» Aim of the exercise: Pick out each line in the records below that contains the word "True", and copy those lines without changes.

» Excerpted data:
|---|

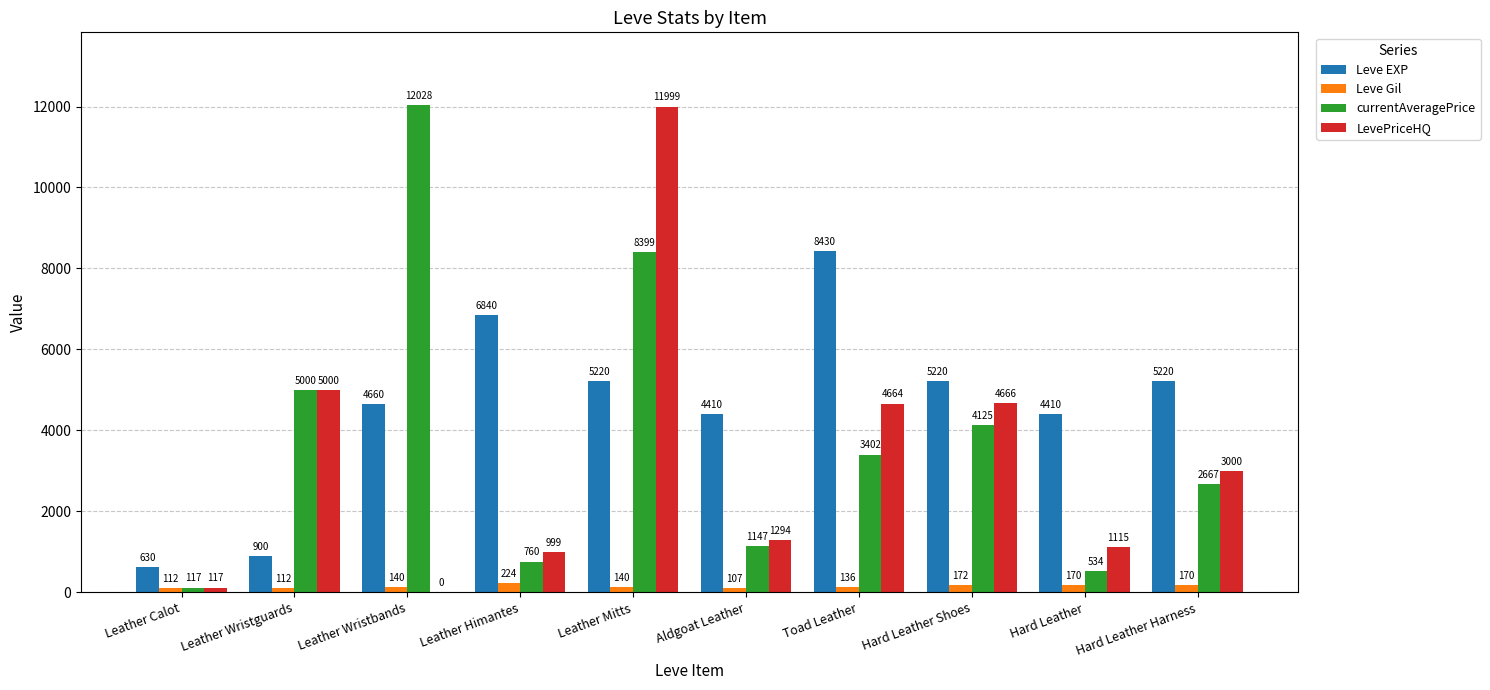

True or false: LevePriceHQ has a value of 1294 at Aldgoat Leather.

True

|---|

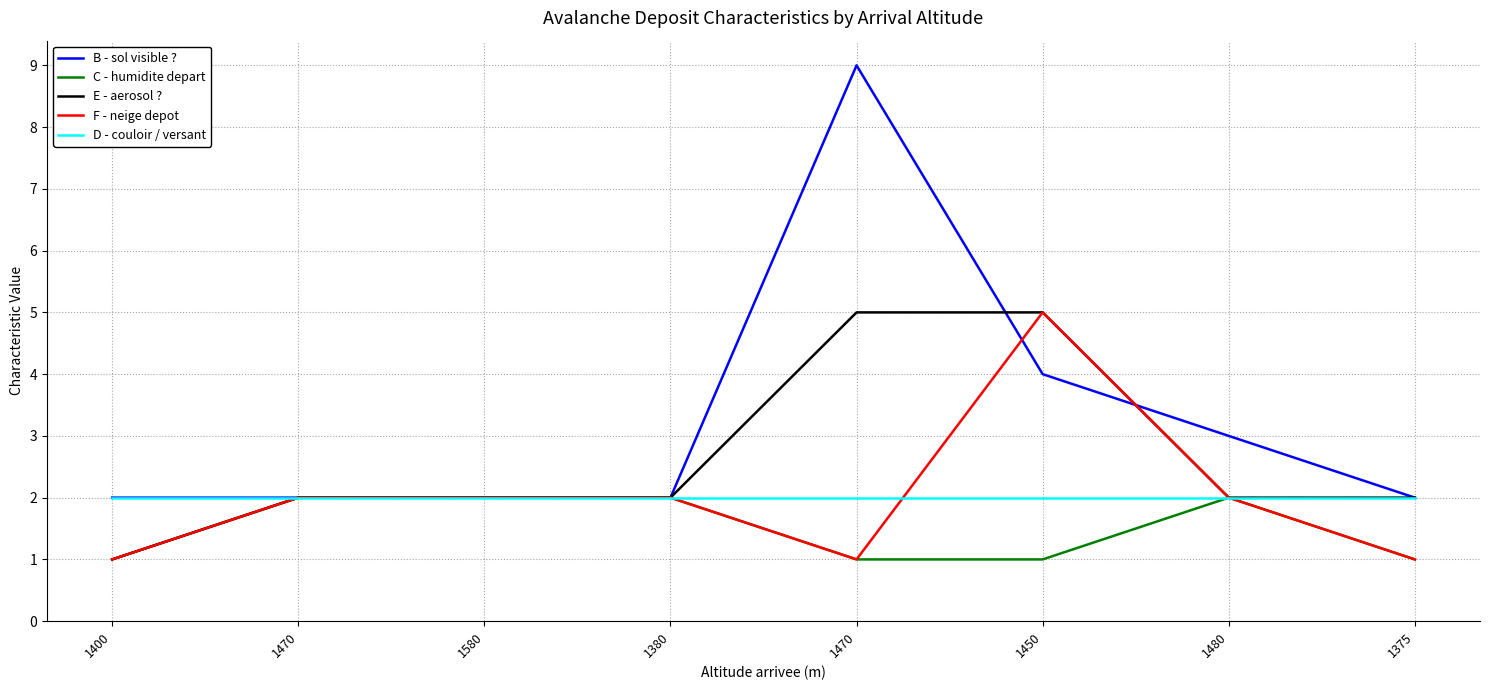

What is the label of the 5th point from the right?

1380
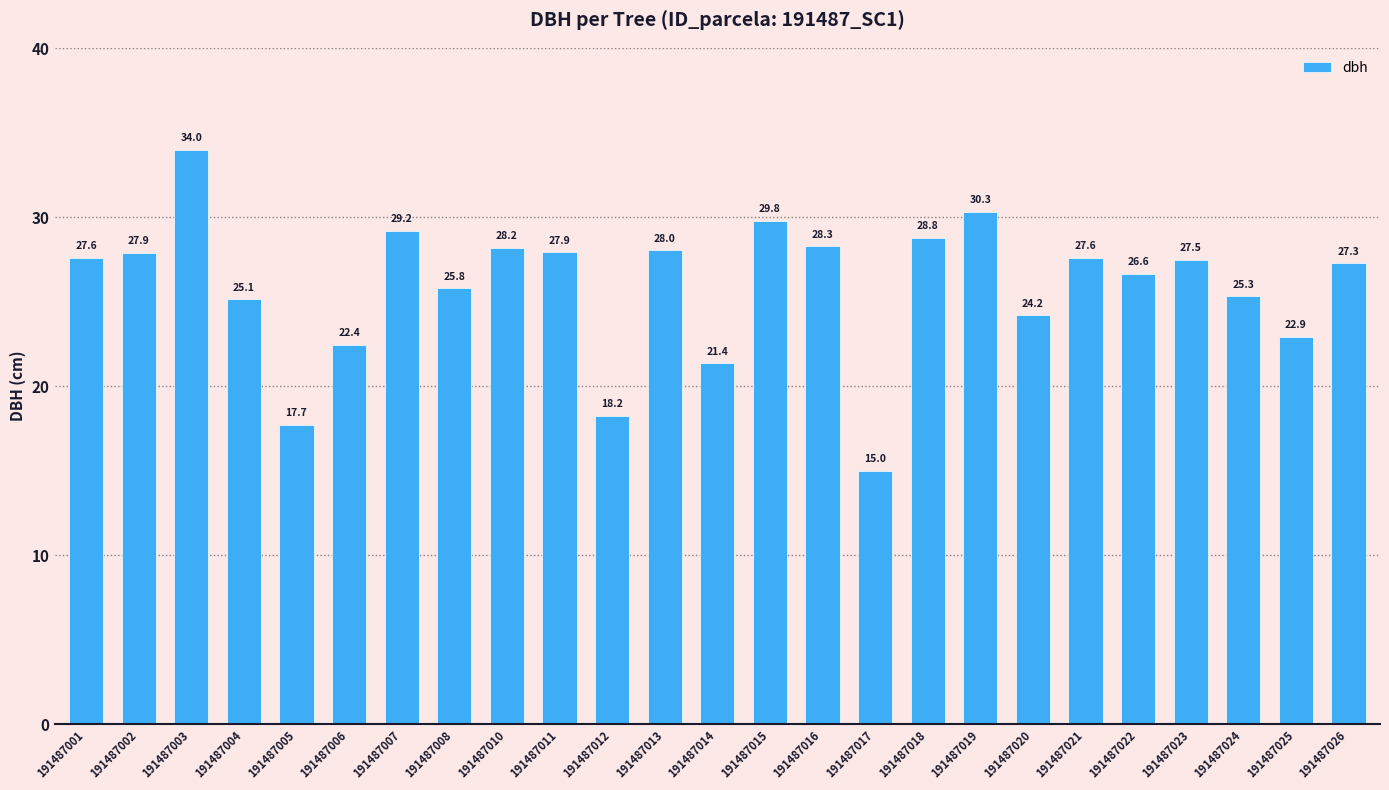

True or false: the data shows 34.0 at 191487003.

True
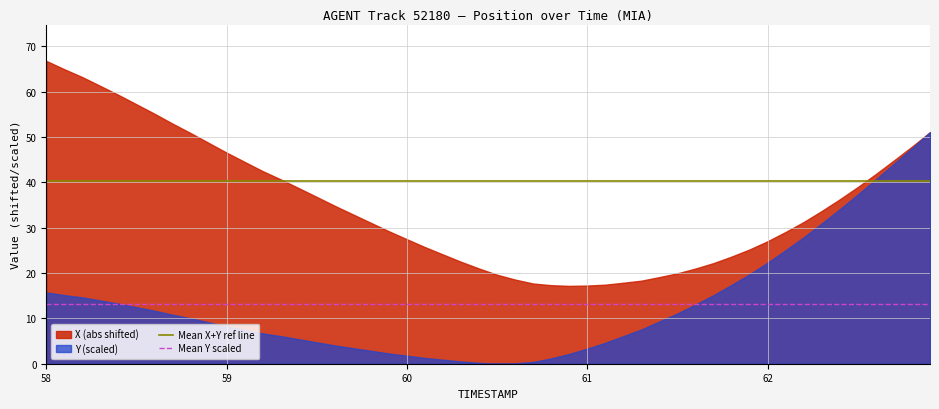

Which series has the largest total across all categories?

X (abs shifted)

|---|

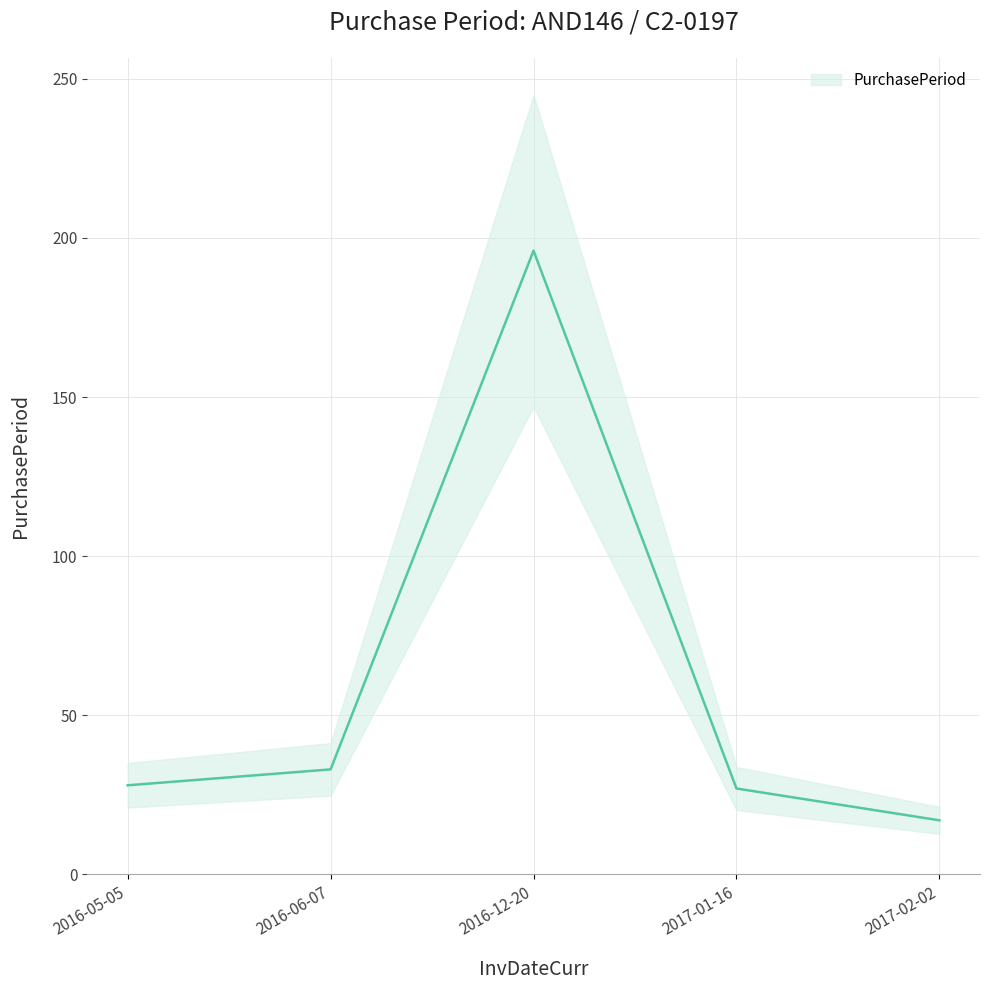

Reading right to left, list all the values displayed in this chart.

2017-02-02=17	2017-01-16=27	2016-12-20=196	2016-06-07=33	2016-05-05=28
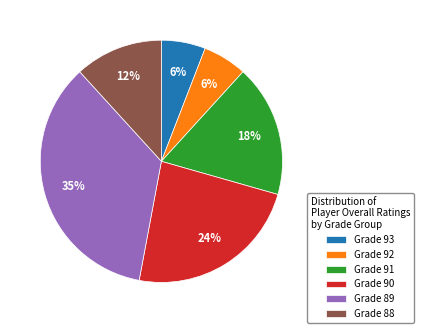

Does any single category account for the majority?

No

|---|

» Solution for this task:
True or false: LevePriceHQ has a value of 1294 at Aldgoat Leather.
True
True or false: the data shows 34.0 at 191487003.
True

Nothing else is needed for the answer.